Lanier, founder and lead litigation counsel at his namesake law firm, represented 22 women, and their families, who claim J&J’s talc-based products, including its baby powder, contain asbestos and caused them to develop ovarian cancer. In August, a Missouri judge affirmed the nearly $4.7 billion jury award. J&J said at the time that it was confident the decision would be overturned on appeal.
J&J sent a statement to CNBC after Lanier’s interview. Orrick partner Peter Bicks, one of the lead trial lawyers for the company, wrote in regards to the talc cases: “The science and facts are clear: J&J’s baby powder is safe and does not cause cancer. Studies of tens of thousands of women and thousands of men show that talc does not cause ovarian cancer or asbestos-related disease.”
On the recent media reports, Bicks wrote: “There is nothing new here. This issue was openly debated in the media, including the New York Times, for years in the 1970s, it was studied by the FDA in the 1970s, and the conclusion was that it had been a false alarm. The best scientists tested our talc and found no asbestos — then and now.”
J&J Chairman and CEO Alex Gorsky said, “We always have empathy and sympathy for patients that have been diagnosed with cancer,” speaking on CNBC’s “Mad Money” on Monday evening. Gorsky also argued the science “simply doesn’t support” some of the correlations being drawn by patients in the suits.
“I think if we look and we step back and take a broader look at the more recent cases, really over the last 12, 18, or even 24 months, there’s been about 40 in total,” Gorsky told CNBC’s Jim Cramer. “About 35 of those have gone our way, either through decision and appeal [and] dismissal. The five outstanding, those are also under appeal.”
He added, “We’re confident in going forward, and we think that, frankly, the science stands behind us.”
“If the company handles the litigation right, it’s extremely manageable for a company the size and strength of J&J,” Lanier said. “If the company continues to handle it wrongly, then I think the company is going to continue to have problems that cost it two, three, four, five times what it should.”
Among Lanier’s other major victories over his three decades of trial work were a $9 billion verdict in 2014 against Takeda Pharmaceutical and Eli Lilly over diabetes drug Actos and a $253 million verdict in 2005 in the nation’s first trial over the Merck-made painkiller Vioxx. Both verdicts were later slashed on post-verdict motions or appeal.

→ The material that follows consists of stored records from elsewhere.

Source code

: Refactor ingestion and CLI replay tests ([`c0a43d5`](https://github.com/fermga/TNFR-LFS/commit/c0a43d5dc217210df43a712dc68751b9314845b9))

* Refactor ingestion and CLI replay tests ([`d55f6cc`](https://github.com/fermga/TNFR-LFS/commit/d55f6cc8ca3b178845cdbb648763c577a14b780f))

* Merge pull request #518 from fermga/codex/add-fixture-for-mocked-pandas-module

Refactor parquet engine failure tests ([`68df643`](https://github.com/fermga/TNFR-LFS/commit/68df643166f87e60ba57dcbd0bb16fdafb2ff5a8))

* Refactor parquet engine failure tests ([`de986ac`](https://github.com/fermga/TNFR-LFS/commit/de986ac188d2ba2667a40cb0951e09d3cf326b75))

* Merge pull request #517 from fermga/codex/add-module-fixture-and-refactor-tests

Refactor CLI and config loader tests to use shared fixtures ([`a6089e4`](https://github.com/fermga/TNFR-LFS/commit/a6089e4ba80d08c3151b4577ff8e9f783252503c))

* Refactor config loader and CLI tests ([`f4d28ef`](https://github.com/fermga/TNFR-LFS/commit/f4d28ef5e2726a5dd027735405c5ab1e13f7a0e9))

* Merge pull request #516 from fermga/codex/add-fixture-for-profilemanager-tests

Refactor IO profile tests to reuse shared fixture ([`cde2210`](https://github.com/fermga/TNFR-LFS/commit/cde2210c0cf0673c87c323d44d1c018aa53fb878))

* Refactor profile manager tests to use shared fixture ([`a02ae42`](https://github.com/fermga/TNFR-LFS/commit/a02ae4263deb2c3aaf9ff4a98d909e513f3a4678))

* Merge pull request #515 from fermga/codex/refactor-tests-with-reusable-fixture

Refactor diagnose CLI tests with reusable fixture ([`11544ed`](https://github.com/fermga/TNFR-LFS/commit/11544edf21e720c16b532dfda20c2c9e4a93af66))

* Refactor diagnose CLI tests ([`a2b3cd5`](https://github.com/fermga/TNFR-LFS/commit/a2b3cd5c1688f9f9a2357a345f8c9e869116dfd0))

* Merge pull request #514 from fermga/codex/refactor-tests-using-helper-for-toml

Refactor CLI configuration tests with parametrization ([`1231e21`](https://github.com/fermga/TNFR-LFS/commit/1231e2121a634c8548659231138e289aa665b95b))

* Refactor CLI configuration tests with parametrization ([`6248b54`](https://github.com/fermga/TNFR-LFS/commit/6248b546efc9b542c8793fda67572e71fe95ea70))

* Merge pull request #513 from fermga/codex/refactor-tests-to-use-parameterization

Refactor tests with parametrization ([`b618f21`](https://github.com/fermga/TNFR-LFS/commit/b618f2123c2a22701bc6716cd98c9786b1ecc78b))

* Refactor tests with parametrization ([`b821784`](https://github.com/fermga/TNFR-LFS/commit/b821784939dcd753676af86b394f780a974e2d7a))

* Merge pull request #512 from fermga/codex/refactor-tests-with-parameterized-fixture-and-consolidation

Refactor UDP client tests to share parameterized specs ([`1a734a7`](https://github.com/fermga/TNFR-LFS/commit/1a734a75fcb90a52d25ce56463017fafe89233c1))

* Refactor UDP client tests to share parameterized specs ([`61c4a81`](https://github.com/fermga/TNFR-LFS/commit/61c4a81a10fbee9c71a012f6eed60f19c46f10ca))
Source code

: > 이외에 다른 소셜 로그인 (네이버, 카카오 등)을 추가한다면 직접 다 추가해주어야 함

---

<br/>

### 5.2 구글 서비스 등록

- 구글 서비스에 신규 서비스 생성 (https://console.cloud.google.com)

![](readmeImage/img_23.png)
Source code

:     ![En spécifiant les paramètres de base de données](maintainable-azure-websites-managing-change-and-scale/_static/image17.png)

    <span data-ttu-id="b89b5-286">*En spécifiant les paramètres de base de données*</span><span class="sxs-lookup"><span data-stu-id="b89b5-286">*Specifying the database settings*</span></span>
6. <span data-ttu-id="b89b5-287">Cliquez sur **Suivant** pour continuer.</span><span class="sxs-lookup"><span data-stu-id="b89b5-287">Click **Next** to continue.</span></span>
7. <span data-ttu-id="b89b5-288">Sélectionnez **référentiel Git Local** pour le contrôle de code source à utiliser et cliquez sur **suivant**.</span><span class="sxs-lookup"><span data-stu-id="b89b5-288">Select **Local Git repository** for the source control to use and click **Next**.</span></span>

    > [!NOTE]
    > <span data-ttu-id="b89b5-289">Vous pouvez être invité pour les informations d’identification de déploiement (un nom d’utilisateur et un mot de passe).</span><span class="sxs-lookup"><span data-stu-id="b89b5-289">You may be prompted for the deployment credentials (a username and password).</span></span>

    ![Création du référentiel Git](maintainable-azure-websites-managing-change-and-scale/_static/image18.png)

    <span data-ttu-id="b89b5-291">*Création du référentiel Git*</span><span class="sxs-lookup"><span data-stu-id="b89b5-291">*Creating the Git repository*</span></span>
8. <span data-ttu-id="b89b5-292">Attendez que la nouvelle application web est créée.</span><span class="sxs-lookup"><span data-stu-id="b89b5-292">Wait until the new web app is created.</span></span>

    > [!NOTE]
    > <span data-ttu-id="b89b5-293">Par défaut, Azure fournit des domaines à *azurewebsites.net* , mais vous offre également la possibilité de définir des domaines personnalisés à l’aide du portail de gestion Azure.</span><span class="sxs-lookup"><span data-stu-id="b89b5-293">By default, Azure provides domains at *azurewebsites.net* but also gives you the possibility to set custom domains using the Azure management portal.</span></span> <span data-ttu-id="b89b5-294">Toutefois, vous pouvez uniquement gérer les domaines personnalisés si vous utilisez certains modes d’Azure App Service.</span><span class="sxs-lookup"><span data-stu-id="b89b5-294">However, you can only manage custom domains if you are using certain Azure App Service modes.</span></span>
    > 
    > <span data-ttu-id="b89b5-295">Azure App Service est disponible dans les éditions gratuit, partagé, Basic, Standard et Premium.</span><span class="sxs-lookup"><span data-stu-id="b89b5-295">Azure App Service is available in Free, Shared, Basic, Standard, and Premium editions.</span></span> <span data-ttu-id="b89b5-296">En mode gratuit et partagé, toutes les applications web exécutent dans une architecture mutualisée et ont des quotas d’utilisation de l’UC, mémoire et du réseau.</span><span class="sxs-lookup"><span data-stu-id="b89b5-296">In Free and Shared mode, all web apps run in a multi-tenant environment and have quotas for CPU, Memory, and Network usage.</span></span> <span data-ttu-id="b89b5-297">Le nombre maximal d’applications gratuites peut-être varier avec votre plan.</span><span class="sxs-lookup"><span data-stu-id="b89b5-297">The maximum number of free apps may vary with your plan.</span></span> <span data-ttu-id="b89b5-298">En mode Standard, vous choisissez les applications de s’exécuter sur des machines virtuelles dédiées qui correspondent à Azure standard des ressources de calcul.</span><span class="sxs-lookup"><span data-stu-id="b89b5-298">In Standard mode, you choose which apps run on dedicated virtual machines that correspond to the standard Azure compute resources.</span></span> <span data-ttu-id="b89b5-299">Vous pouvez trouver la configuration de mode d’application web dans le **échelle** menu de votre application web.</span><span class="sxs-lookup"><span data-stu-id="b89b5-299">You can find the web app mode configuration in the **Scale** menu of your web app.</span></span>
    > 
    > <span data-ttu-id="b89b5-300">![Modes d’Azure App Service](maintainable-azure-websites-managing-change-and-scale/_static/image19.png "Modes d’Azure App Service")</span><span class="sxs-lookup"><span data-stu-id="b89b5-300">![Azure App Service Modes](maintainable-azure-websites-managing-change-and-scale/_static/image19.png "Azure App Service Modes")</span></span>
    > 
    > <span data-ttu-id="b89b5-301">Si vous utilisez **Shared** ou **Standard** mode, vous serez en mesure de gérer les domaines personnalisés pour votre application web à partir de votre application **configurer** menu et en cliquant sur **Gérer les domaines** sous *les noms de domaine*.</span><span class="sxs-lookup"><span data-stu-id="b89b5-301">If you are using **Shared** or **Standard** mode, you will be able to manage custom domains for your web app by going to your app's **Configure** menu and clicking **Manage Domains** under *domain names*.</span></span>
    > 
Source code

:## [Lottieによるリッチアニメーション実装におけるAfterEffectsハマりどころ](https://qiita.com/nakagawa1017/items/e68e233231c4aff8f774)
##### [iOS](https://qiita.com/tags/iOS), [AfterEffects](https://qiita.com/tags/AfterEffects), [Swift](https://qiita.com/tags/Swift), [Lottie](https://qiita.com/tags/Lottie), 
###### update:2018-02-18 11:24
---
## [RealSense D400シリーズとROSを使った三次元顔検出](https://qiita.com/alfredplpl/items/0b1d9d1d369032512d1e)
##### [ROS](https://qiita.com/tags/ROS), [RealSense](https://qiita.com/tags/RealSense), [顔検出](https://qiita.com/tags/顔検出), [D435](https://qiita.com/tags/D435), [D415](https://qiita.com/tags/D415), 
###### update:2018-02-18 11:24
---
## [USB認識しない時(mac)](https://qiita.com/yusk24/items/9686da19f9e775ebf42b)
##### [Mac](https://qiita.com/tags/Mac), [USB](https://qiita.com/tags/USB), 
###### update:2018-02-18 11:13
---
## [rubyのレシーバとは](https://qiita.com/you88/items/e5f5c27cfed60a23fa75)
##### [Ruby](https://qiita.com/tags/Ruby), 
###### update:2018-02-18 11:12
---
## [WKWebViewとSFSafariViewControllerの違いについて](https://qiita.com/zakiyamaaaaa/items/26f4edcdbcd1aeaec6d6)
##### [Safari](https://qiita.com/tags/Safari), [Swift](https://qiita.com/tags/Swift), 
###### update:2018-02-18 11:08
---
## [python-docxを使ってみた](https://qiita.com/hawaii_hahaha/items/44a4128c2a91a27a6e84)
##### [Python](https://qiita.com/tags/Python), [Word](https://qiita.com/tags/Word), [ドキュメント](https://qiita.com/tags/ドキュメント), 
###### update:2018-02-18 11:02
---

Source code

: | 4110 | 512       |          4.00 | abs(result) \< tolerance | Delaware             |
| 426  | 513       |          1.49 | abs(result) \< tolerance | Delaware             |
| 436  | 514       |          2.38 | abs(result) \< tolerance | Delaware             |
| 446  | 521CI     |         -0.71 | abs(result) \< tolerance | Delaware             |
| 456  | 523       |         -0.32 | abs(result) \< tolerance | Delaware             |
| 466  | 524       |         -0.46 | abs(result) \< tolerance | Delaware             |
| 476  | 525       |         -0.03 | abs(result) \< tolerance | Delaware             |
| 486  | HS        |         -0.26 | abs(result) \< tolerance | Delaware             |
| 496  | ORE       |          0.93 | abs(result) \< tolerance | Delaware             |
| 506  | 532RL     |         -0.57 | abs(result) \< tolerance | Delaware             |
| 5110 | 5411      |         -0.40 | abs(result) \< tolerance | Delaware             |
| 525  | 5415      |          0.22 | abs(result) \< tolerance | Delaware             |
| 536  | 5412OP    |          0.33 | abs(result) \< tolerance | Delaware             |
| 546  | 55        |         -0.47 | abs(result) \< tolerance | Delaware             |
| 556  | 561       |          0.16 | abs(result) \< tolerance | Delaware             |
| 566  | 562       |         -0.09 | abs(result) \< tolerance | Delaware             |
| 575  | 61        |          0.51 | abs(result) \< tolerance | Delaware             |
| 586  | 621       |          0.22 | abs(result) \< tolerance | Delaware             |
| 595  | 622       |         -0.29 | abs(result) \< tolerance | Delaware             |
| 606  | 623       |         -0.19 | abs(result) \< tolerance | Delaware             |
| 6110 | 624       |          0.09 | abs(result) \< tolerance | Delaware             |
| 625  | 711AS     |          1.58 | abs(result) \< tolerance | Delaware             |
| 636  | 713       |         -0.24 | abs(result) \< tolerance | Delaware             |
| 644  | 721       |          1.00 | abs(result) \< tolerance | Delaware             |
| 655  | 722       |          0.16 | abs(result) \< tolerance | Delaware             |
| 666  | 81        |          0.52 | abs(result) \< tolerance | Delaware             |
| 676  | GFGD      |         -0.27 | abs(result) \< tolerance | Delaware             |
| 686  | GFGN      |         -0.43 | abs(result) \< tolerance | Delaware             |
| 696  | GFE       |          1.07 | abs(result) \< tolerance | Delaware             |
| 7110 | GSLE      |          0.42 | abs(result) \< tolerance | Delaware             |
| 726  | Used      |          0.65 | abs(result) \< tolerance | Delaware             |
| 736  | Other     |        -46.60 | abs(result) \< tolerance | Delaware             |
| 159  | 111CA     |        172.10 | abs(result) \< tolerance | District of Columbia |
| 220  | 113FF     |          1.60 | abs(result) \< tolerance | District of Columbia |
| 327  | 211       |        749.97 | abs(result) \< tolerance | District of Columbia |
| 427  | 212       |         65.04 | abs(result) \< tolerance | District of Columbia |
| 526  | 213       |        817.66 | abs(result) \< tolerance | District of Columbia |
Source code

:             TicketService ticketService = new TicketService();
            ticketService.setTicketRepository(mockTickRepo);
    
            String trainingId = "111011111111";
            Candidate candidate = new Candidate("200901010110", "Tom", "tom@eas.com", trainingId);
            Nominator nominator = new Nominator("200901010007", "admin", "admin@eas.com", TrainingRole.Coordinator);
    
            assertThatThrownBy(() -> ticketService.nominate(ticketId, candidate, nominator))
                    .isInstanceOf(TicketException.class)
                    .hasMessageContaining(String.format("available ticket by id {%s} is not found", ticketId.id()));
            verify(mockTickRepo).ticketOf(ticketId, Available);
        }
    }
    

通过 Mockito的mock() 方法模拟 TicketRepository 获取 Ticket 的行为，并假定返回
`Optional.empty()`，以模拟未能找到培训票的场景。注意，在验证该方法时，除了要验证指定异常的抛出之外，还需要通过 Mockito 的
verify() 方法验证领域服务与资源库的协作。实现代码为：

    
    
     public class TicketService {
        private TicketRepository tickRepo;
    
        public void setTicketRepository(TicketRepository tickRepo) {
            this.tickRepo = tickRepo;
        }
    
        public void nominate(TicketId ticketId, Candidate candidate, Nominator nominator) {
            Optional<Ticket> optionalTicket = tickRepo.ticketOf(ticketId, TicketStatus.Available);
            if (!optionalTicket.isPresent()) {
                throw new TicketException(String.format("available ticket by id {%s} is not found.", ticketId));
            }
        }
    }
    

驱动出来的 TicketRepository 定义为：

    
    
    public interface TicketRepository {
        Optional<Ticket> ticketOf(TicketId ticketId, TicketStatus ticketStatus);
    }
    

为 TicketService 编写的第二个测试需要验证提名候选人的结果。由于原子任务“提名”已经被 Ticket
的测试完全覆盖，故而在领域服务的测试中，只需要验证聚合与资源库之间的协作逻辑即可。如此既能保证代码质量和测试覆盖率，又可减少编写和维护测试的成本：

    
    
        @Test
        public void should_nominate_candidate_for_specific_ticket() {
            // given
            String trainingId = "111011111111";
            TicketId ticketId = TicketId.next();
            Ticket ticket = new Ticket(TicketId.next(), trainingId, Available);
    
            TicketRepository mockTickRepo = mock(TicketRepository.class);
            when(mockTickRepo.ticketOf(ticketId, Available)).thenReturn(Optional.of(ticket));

“Every case ultimately settles,” Lanier said in Tuesday’s “Squawk Box” interview. “I don’t know that I’ve ever had a case that went all the way to the U.S. Supreme Court and then it’s paid in full. Every case finds resolution. At some point, it’s a business decision for the litigants as well as for the company. And smart minds can prevail on that.”
On CNBC Monday evening, Gorsky also defended J&J against those damaging reports from Reuters and The New York Times. “We unequivocally believe that our talc, our baby powder, does not contain asbestos,” said Gorsky, who worked at J&J since 1988 and became CEO in 2012. He also reiterated his company’s categorical denial of the reports.
After Monday’s closing bell on Wall Street, Johnson & Johnson announced plans for a $5 billion stock buyback, based on what the company said were “strong performance” and “confidence we have in our business going forward.”